GLP-1 agonist-associated nausea can be triggered by continuing to eat once one is already full (which is a fairly common habit among obese people), but it can also occur throughout the day, as my cousin reported to me. And the vomiting and diarrhoea can be so intense that the resulting fluid loss causes acute kidney injury.

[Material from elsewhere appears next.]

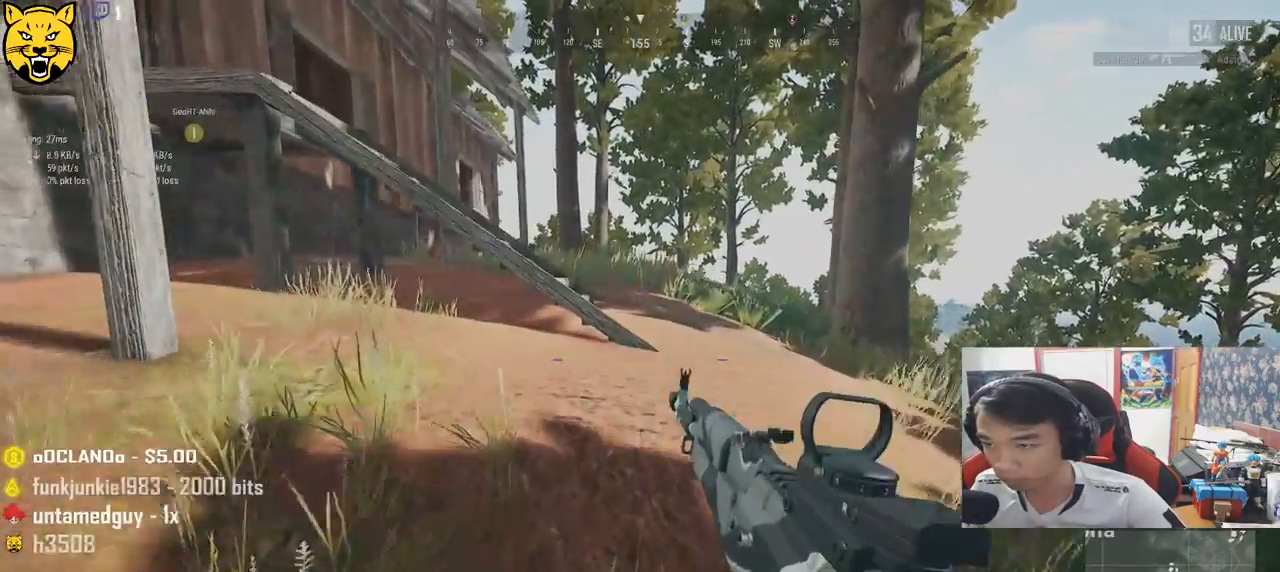
{"keys": ["w"], "mouse": [], "events": []}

A systematic analysis of clinical trials of GLP-1 agonists found that the risk of nausea and vomiting was dose-dependent (i.e. the higher the dose, the more likely patients were to experience these side-effects). In contrast, diarrhoea occurred at similar frequencies in lower and higher dose groups, except in the case of dulaglutide (Trulicity). Long-acting GLP-1 agonists – those injected once per week – were associated with less nausea and vomiting, but more diarrhoea, than short-acting agents that have to be injected once to twice per day. Which would you prefer – nausea and vomiting, or diarrhoea? (Or tick Box C: neither of the above.)

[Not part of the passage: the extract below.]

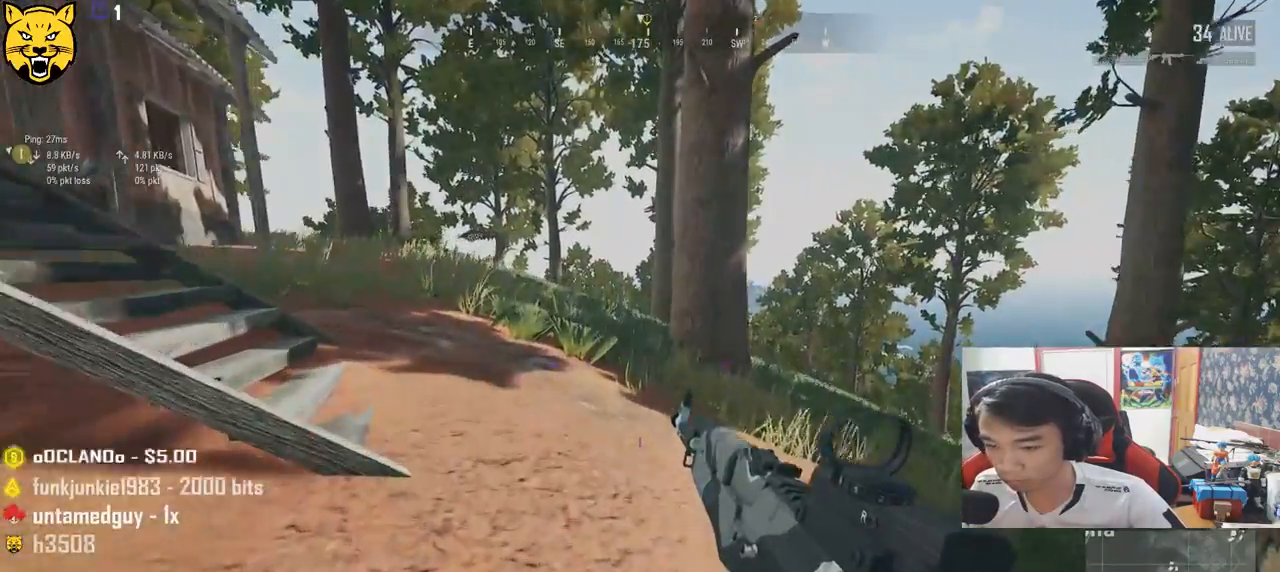
{"keys": ["w"], "mouse": [], "events": []}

A meta-analysis of four randomised controlled trials of semaglutide (Ozempic, Wegovy) claimed that these gastrointestinal side-effects “were of mild to moderate severity and short duration that resolved without treatment”, but that certainly wasn’t my cousin’s experience. And if you read the full text of one of the studies included in the meta-analysis, you’ll find this:
“The proportion of participants experiencing nausea with semaglutide peaked at approximately 25% at week 20 and declined thereafter, remaining at approximately 15% for the duration of the study.”

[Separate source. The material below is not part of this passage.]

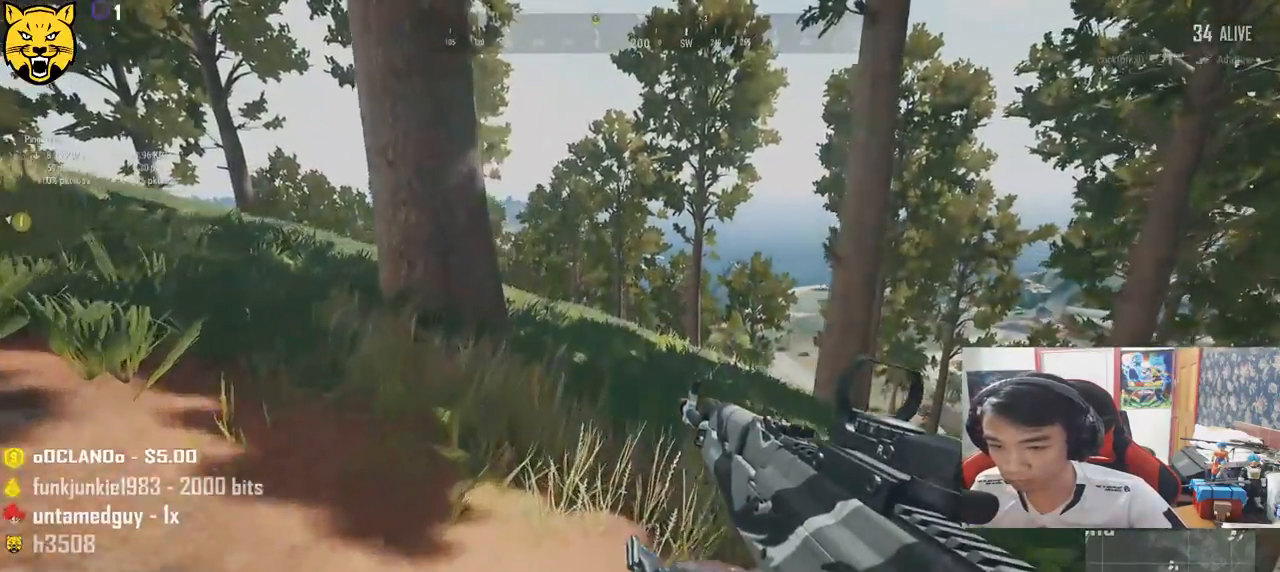
{"keys": ["w"], "mouse": [], "events": [[233, "tab", "down"], [317, "tab", "up"]]}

Effect of Subcutaneous Semaglutide vs Placebo as an Adjunct to Intensive Behavioral Therapy on Body Weight in Adults With Overweight or Obesity: The STEP 3 Randomized Clinical Trial
Does that description fit with your definition of “short duration that resolved without treatment”?
That same meta-analysis of four randomised controlled trials of semaglutide summarised the adverse events profile as follows:
“The risk of developing gastrointestinal adverse events was 1.59 times more likely with semaglutide (RR 1.59, 95%CI [1.34, 1.88], p<0.00001). Risk for discontinuation due to adverse events was twice as likely in the semaglutide group (RR 2.19, 95%CI [1.36,3.55], p=0.001) and the risk for serious adverse events was 1.6 times more likely for semaglutide (RR 1.60, 95%CI [1.24, 2.07], p=0.0003). Serious events were mostly of gastrointestinal and hepatobiliary disorders such as acute pancreatitis and cholelithiasis [gall stone disease].”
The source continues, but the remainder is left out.